Troubleshoot Deployments with Multiple Kubernetes Clusters

To troubleshoot your multi-Kubernetes-cluster deployments, use the procedures in this section.

Recover from a Kubernetes Cluster Failure

This procedure uses the same cluster names as in the Prerequisites. If the cluster MDB_CLUSTER_1 that holds MongoDB nodes goes down, and if you provision a new cluster named MDB_CLUSTER_4 instead of MDB_CLUSTER_1 to hold the new MongoDB nodes, run the MongoDB kubectl plugin with the updated list of member clusters, and then edit the MongoDBMultiCluster resource spec on the central cluster.

To reconfigure the multi-Kubernetes-cluster deployment after a cluster failure, replace the failed Kubernetes cluster with the newly provisioned cluster as follows:

  1. Run the MongoDB kubectl plugin with the recover parameter and the new cluster MDB_CLUSTER_4 specified in the -member-clusters option.

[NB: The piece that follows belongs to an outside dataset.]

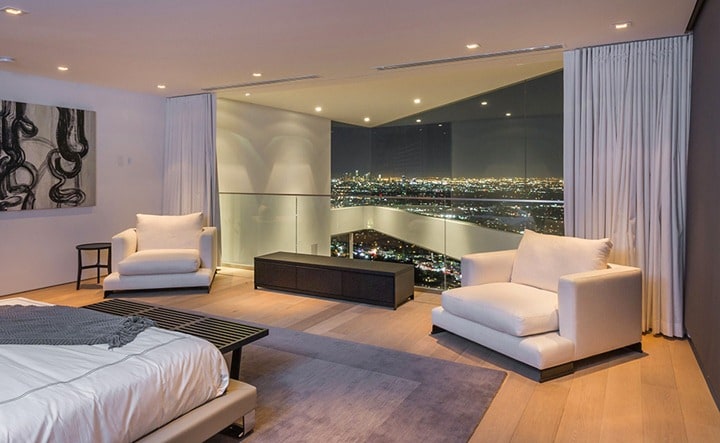
Identify the location of painting. Image resolution: width=720 pixels, height=443 pixels. (47, 186).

This enables the Kubernetes Operator to communicate with the new cluster to schedule MongoDB nodes on it. In the following example, -member-clusters contains ${MDB_CLUSTER_4_FULL_NAME}.

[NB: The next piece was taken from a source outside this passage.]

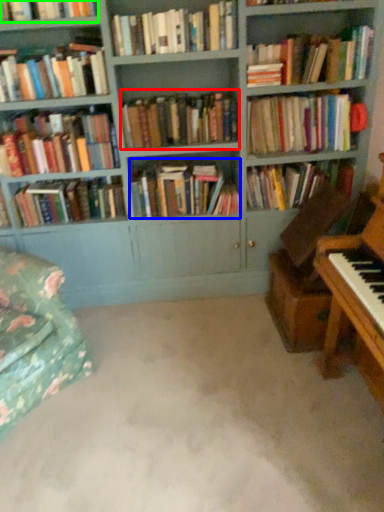
Question: Which object is positioned closest to book (highlighted by a red box)? Select from book (highlighted by a blue box) and book (highlighted by a green box).

Choices:
 (A) book
 (B) book

Answer: (A)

    kubectl mongodb multicluster recover \
      --central-cluster="MDB_CENTRAL_CLUSTER_FULL_NAME" \
      --member-clusters="${MDB_CLUSTER_2_FULL_NAME},${MDB_CLUSTER_3_FULL_NAME},${MDB_CLUSTER_4_FULL_NAME}" \
      --member-cluster-namespace="mongodb" \
      --central-cluster-namespace="mongodb" \
      --operator-name=mongodb-enterprise-operator-multi-cluster \
  2. On the central cluster, locate and edit the MongoDBMultiCluster resource spec to add the new cluster name to the clusterSpecList and remove the failed Kubernetes cluster from this list. The resulting list of cluster names should be similar to the following example:

      - clusterName: ${MDB_CLUSTER_4_FULL_NAME}
        members: 3
      - clusterName: ${MDB_CLUSTER_2_FULL_NAME}
        members: 2
      - clusterName: ${MDB_CLUSTER_3_FULL_NAME}
        members: 3
  3. Restart the Kubernetes Operator Pod. After the restart, the Kubernetes Operator should reconcile the MongoDB deployment on the newly created MDB_CLUSTER_4 cluster that you created as a replacement for the MDB_CLUSTER_1 failure. To learn more about resource reconciliation, see Deployment Architecture and Diagrams.

Also see ConfigMap Name mongodb-enterprise-operator-member-list is Hard-Coded.